Why Gut Health Is So Important
“All disease begins in the gut,” said Ancient Greek physician Hippocrates some 2500 years ago. Dr. Gioffre agrees and adds, like a tree, the gut is the root system of the body. “And if the root system is loaded with toxins, inflammation, and stealth pathogens, you cannot be healthy,” he explains. “Therefore, it is critical to strength eat and take synbiotics on a daily basis. These pre- and probiotics [hybrids] improve digestion, absorb minerals and nutrients, produce vitamins, and rid the body of damaging toxins that cause leaky gut [when the gut lining is damaged and does not function optimally].”
“In addition to supporting overall digestive health and decreased levels of inflammation, daily probiotic consumption has been shown to down-regulate overactive immune responses in people who are dealing with autoimmune issues,” Dr. Gioffre says. “Probiotics have also been found to normalize, and help balance, total cholesterol and LDL levels. Lastly, an inverse relationship has been shown with the incidence of colon and breast cancer.”

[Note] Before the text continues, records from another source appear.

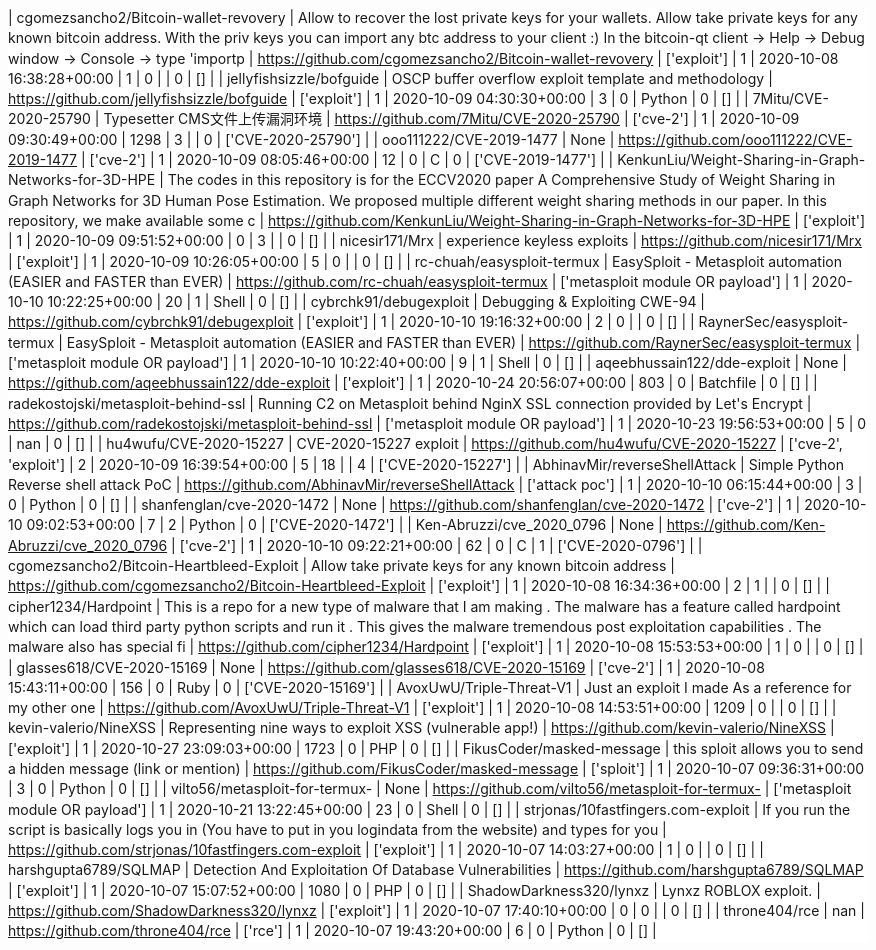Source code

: | cgomezsancho2/Bitcoin-wallet-revovery | Allow to recover the lost private keys for your wallets. Allow take private keys for any known bitcoin address. With the priv keys you can import any btc address to your client :) In the bitcoin-qt client -> Help -> Debug window -> Console -> type 'importp | https://github.com/cgomezsancho2/Bitcoin-wallet-revovery | ['exploit'] | 1 | 2020-10-08 16:38:28+00:00 | 1 | 0 | | 0 | [] |
| jellyfishsizzle/bofguide | OSCP buffer overflow exploit template and methodology | https://github.com/jellyfishsizzle/bofguide | ['exploit'] | 1 | 2020-10-09 04:30:30+00:00 | 3 | 0 | Python | 0 | [] |
| 7Mitu/CVE-2020-25790 | Typesetter CMS文件上传漏洞环境 | https://github.com/7Mitu/CVE-2020-25790 | ['cve-2'] | 1 | 2020-10-09 09:30:49+00:00 | 1298 | 3 | | 0 | ['CVE-2020-25790'] |
| ooo111222/CVE-2019-1477 | None | https://github.com/ooo111222/CVE-2019-1477 | ['cve-2'] | 1 | 2020-10-09 08:05:46+00:00 | 12 | 0 | C | 0 | ['CVE-2019-1477'] |
| KenkunLiu/Weight-Sharing-in-Graph-Networks-for-3D-HPE | The codes in this repository is for the ECCV2020 paper A Comprehensive Study of Weight Sharing in Graph Networks for 3D Human Pose Estimation. We proposed multiple different weight sharing methods in our paper. In this repository, we make available some c | https://github.com/KenkunLiu/Weight-Sharing-in-Graph-Networks-for-3D-HPE | ['exploit'] | 1 | 2020-10-09 09:51:52+00:00 | 0 | 3 | | 0 | [] |
| nicesir171/Mrx | experience keyless exploits | https://github.com/nicesir171/Mrx | ['exploit'] | 1 | 2020-10-09 10:26:05+00:00 | 5 | 0 | | 0 | [] |
| rc-chuah/easysploit-termux | EasySploit - Metasploit automation (EASIER and FASTER than EVER) | https://github.com/rc-chuah/easysploit-termux | ['metasploit module OR payload'] | 1 | 2020-10-10 10:22:25+00:00 | 20 | 1 | Shell | 0 | [] |
| cybrchk91/debugexploit | Debugging & Exploiting CWE-94 | https://github.com/cybrchk91/debugexploit | ['exploit'] | 1 | 2020-10-10 19:16:32+00:00 | 2 | 0 | | 0 | [] |
| RaynerSec/easysploit-termux | EasySploit - Metasploit automation (EASIER and FASTER than EVER) | https://github.com/RaynerSec/easysploit-termux | ['metasploit module OR payload'] | 1 | 2020-10-10 10:22:40+00:00 | 9 | 1 | Shell | 0 | [] |
| aqeebhussain122/dde-exploit | None | https://github.com/aqeebhussain122/dde-exploit | ['exploit'] | 1 | 2020-10-24 20:56:07+00:00 | 803 | 0 | Batchfile | 0 | [] |
| radekostojski/metasploit-behind-ssl | Running C2 on Metasploit behind NginX SSL connection provided by Let's Encrypt | https://github.com/radekostojski/metasploit-behind-ssl | ['metasploit module OR payload'] | 1 | 2020-10-23 19:56:53+00:00 | 5 | 0 | nan | 0 | [] |
| hu4wufu/CVE-2020-15227 | CVE-2020-15227 exploit | https://github.com/hu4wufu/CVE-2020-15227 | ['cve-2', 'exploit'] | 2 | 2020-10-09 16:39:54+00:00 | 5 | 18 | | 4 | ['CVE-2020-15227'] |
| AbhinavMir/reverseShellAttack | Simple Python Reverse shell attack PoC | https://github.com/AbhinavMir/reverseShellAttack | ['attack poc'] | 1 | 2020-10-10 06:15:44+00:00 | 3 | 0 | Python | 0 | [] |
| shanfenglan/cve-2020-1472 | None | https://github.com/shanfenglan/cve-2020-1472 | ['cve-2'] | 1 | 2020-10-10 09:02:53+00:00 | 7 | 2 | Python | 0 | ['CVE-2020-1472'] |
| Ken-Abruzzi/cve_2020_0796 | None | https://github.com/Ken-Abruzzi/cve_2020_0796 | ['cve-2'] | 1 | 2020-10-10 09:22:21+00:00 | 62 | 0 | C | 1 | ['CVE-2020-0796'] |
| cgomezsancho2/Bitcoin-Heartbleed-Exploit | Allow take private keys for any known bitcoin address | https://github.com/cgomezsancho2/Bitcoin-Heartbleed-Exploit | ['exploit'] | 1 | 2020-10-08 16:34:36+00:00 | 2 | 1 | | 0 | [] |
| cipher1234/Hardpoint | This is a repo for a new type of malware that I am making . The malware has a feature called hardpoint which can load third party python scripts and run it . This gives the malware tremendous post exploitation capabilities . The malware also has special fi | https://github.com/cipher1234/Hardpoint | ['exploit'] | 1 | 2020-10-08 15:53:53+00:00 | 1 | 0 | | 0 | [] |
| glasses618/CVE-2020-15169 | None | https://github.com/glasses618/CVE-2020-15169 | ['cve-2'] | 1 | 2020-10-08 15:43:11+00:00 | 156 | 0 | Ruby | 0 | ['CVE-2020-15169'] |
| AvoxUwU/Triple-Threat-V1 | Just an exploit I made As a reference for my other one | https://github.com/AvoxUwU/Triple-Threat-V1 | ['exploit'] | 1 | 2020-10-08 14:53:51+00:00 | 1209 | 0 | | 0 | [] |
| kevin-valerio/NineXSS | Representing nine ways to exploit XSS (vulnerable app!) | https://github.com/kevin-valerio/NineXSS | ['exploit'] | 1 | 2020-10-27 23:09:03+00:00 | 1723 | 0 | PHP | 0 | [] |
| FikusCoder/masked-message | this sploit allows you to send a hidden message (link or mention) | https://github.com/FikusCoder/masked-message | ['sploit'] | 1 | 2020-10-07 09:36:31+00:00 | 3 | 0 | Python | 0 | [] |
| vilto56/metasploit-for-termux- | None | https://github.com/vilto56/metasploit-for-termux- | ['metasploit module OR payload'] | 1 | 2020-10-21 13:22:45+00:00 | 23 | 0 | Shell | 0 | [] |
| strjonas/10fastfingers.com-exploit | If you run the script is basically logs you in (You have to put in you logindata from the website) and types for you | https://github.com/strjonas/10fastfingers.com-exploit | ['exploit'] | 1 | 2020-10-07 14:03:27+00:00 | 1 | 0 | | 0 | [] |
| harshgupta6789/SQLMAP | Detection And Exploitation Of Database Vulnerabilities | https://github.com/harshgupta6789/SQLMAP | ['exploit'] | 1 | 2020-10-07 15:07:52+00:00 | 1080 | 0 | PHP | 0 | [] |
| ShadowDarkness320/lynxz | Lynxz ROBLOX exploit. | https://github.com/ShadowDarkness320/lynxz | ['exploit'] | 1 | 2020-10-07 17:40:10+00:00 | 0 | 0 | | 0 | [] |
| throne404/rce | nan | https://github.com/throne404/rce | ['rce'] | 1 | 2020-10-07 19:43:20+00:00 | 6 | 0 | Python | 0 | [] |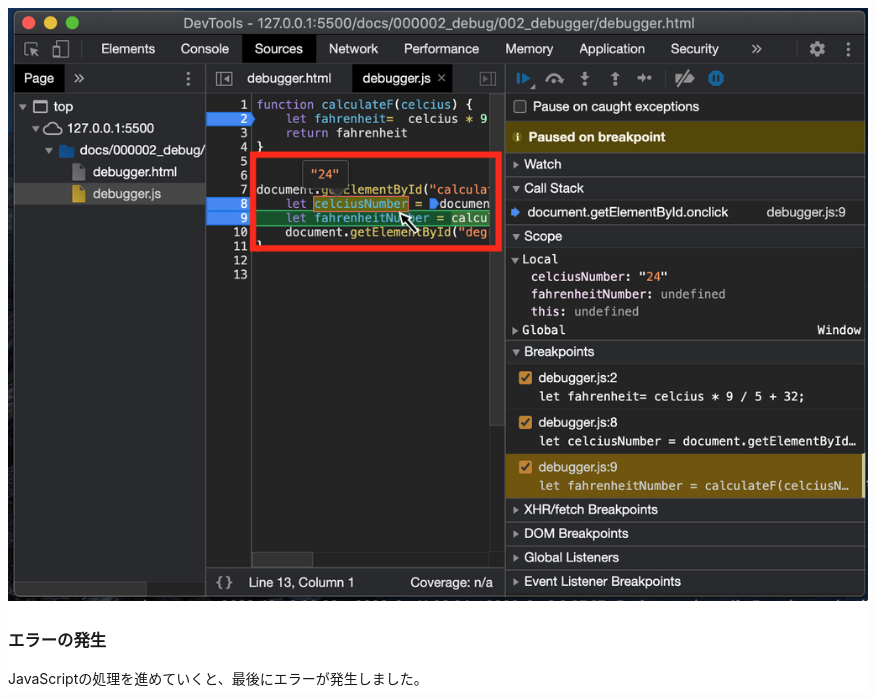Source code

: ![](../../assets/000001_debug_001_debugger_110.png)


### エラーの発生

JavaScriptの処理を進めていくと、最後にエラーが発生しました。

Le Mire also emphasizes that both prebiotics and probiotics — together, synbiotics — can be vital for gut health. “Prebiotics allow, and encourage, a healthy digestive process, including regular and satisfying bowel movements,” she explains. “Remember, we tend to have about two to three meals a day (plus snacks!), and if you're not having regular bowel movements, everything is just ‘sitting’ inside your digestive system.” While prebiotics encourage movement of foods along the digestive system, probiotics are just as important, Le Mire says, as they can diversify an individual's gut microbiota. “This is protective against the ‘bad’ bacteria that can lead to gastrointestinal discomfort, like bloating, gas, and diarrhea.”
Plus, gut health is so important since the gut affects so many other parts of your body, from your skin to immune system to your mental health. There’s also a direct link between gut health and anxiety. “What you feed your microbiota — the types of bacteria that live in your gut — can improve the health of your microbiome,” Kasindorf says. “Your gut is connected to your immune system, so the healthier your gut is, the healthier you are [...] When your gut is in check, your mind and body will follow.”